When you build a bridge, you insist that it can carry 30,000 pounds, but you only drive 10,000-pound trucks across it. And that same principle works in investing.
[W]e think the very term 'value investing' is redundant. What is 'investing' if it is not the act of seeking value at least sufficient to justify the amount paid? Consciously paying more for a stock than its calculated value -- in the hope that it can soon be sold for a still-higher price -- should be labeled speculation (which is neither illegal, immoral nor -- in our view -- financially fattening).
I spend twelve hours a week - a little over 10% of my waking hours - playing the game. Now I am trying to figure out how to get by on less sleep in order to fit in a few more hands.
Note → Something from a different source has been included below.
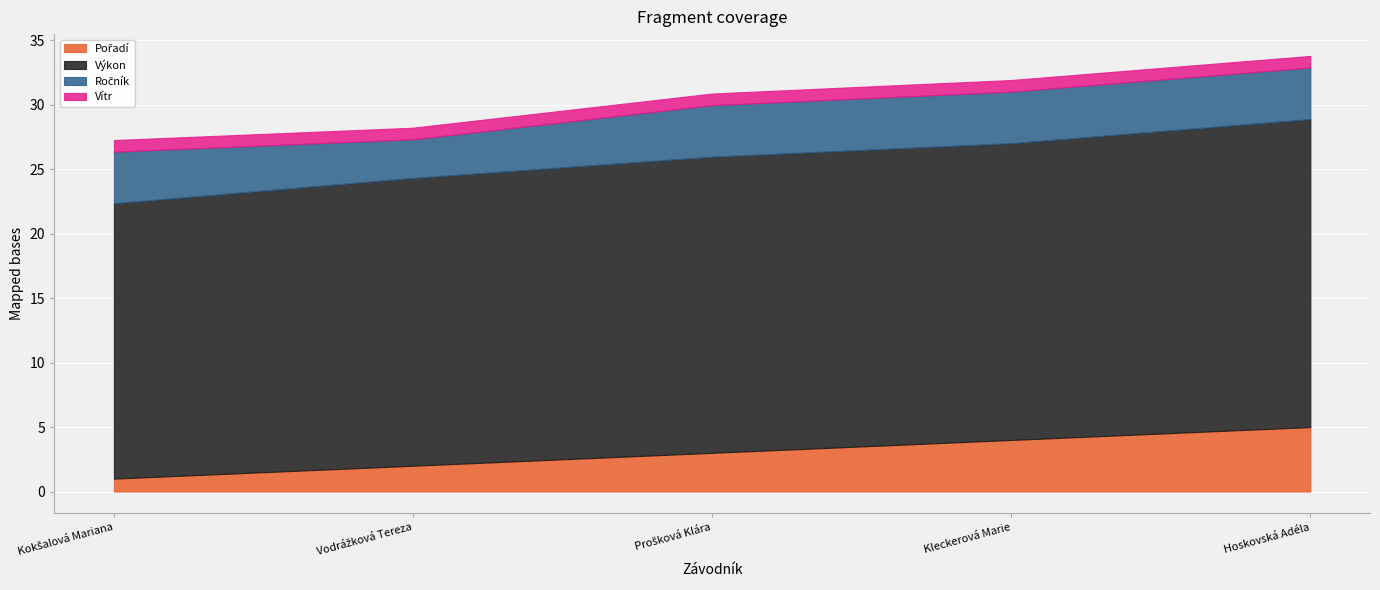

True or false: Vítr has more than 0 interior local peaks.

False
At Berkshire, I both initiate and monitor every derivatives contract on our books ... If Berkshire ever gets in trouble, it will be my fault. It will not be because of the misjudgments made by a risk committee or chief risk officer.
Risk comes from not knowing what you are doing so wide diversification is only required when investors are ignorant. You only have to do a very few things in your life so long as you don't do too many things wrong.
The true investor welcomes volatility ... a wildly fluctuating market means that irrationally low prices will periodically be attached to solid businesses.
If you invested in a very low cost index fund - where you don't put the money in at one time, but average in over 10 years -you'll do better than 90% of people who start investing at the same time.
The big question about how people behave is whether they've got an Inner Scorecard or an Outer Scorecard. It helps if you can be satisfied with an Inner Scorecard.
I always say that in investing you want to buy stock in a company that has a business that's so good that an idiot can run it, because sooner or later one will. We have a country like that.